Social media is sure making this even more of a emotional habit/escape that we do. It’s so easy to unfriendly someone, to ghost them, to not communicate. And then to take it up a notch and to post silly self rationalizing things that make you feel better. Promote the person not taking responsibility for it. AND we get acknowledgement and positive re-informcement for that crap tactic behavior because either the people liking and encourage you doon’t know the story, their own story is trigger or we just like being bullies and self righteous judges of all things. That mob mentality.
🙂 Gosh. That was a lot. #nmf
So, these relationships that we find ourselves in. Rarely do they go perfect. There is some rubbing. Especially with time. Our friends and lovers, children and what not are mirrors for our own stuff. We love to leave those relationships because it’s hard to look in the mirror and see someone that really embraces the victim role, can be an asshole, Whiney, etc. How’s that for judgy. We all have our stuff that promotes behaviors that hurt others. Period. Looking in the mirror, seeing it and working on it takes bravery.
AND RELATIONSHIPS. it takes communication, lessons, practice and another person helping you to learn the lesson. Because for FUCK SAKES, this stuff doesn’t come from Amazon. We have to earn it. We have to earn trust, security with others, a good relationship, peace, etc.

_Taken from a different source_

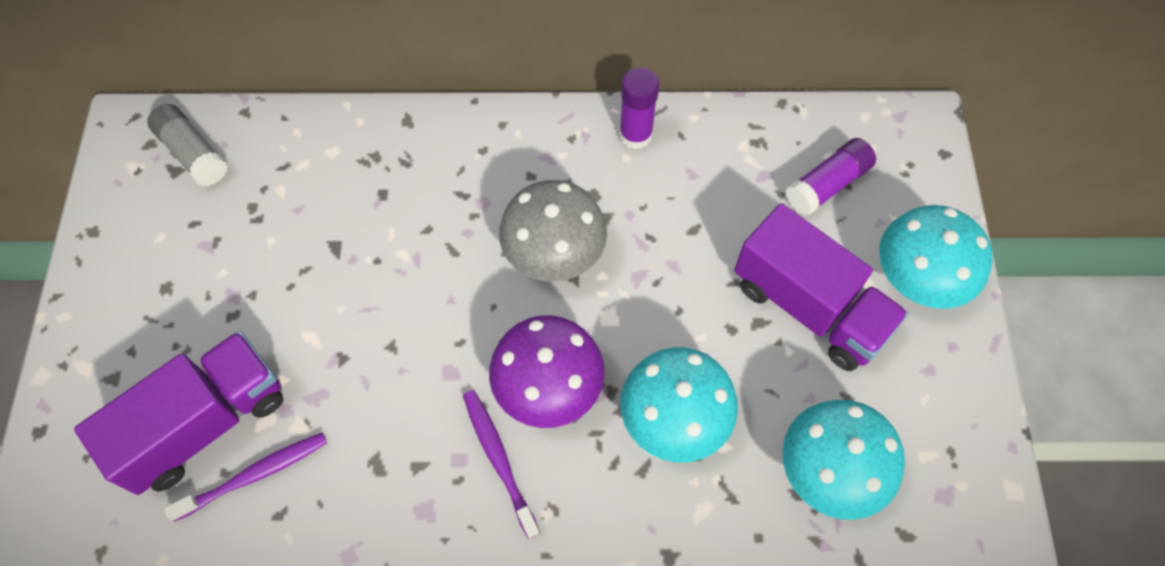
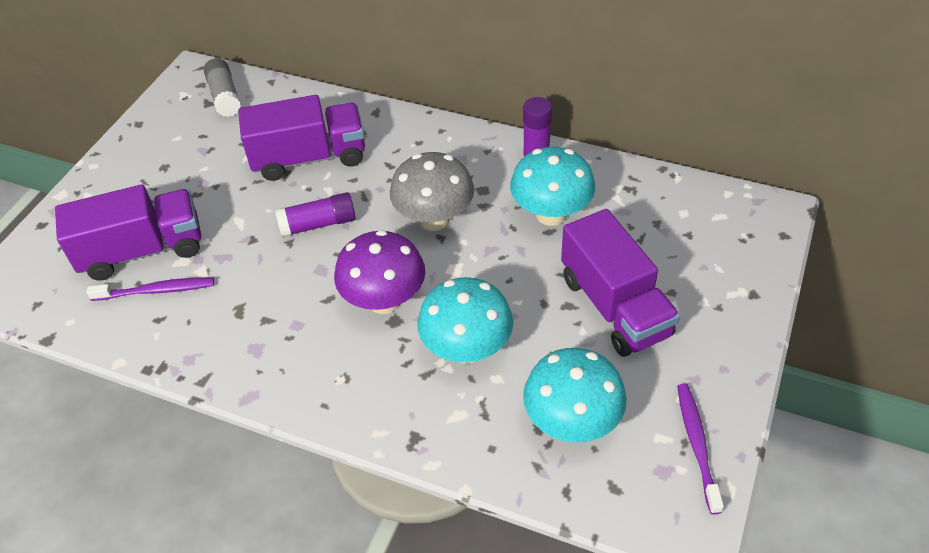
camera: 25 degrees right, 15 degrees down
purple toothbrush [463,390,540,539] -> purple toothbrush moved to [677,384,724,514]
purple glue stick [786,138,876,216] -> purple glue stick moved to [275,192,356,237]
turquoise mushroom [879,205,993,309] -> turquoise mushroom moved to [510,147,595,226]
none -> purple truck [238,95,365,181]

We have to do the work that is on our plate. We have to show up. Dig. Then wash rinse repeat. It’s a dance that we have to learn. With a partner.
Doing it by ourselves isn’t working. Truly. Look at us as a culture.
We have to communicate our people what we are working on, we have to do the work, they need to give us space to practice and gentle guidance when we need to change it up and keep working. Just like learning to shoot hoops, drive a golf ball. We try. We practice. We adjust. We practice. We get help. We continue. To practice.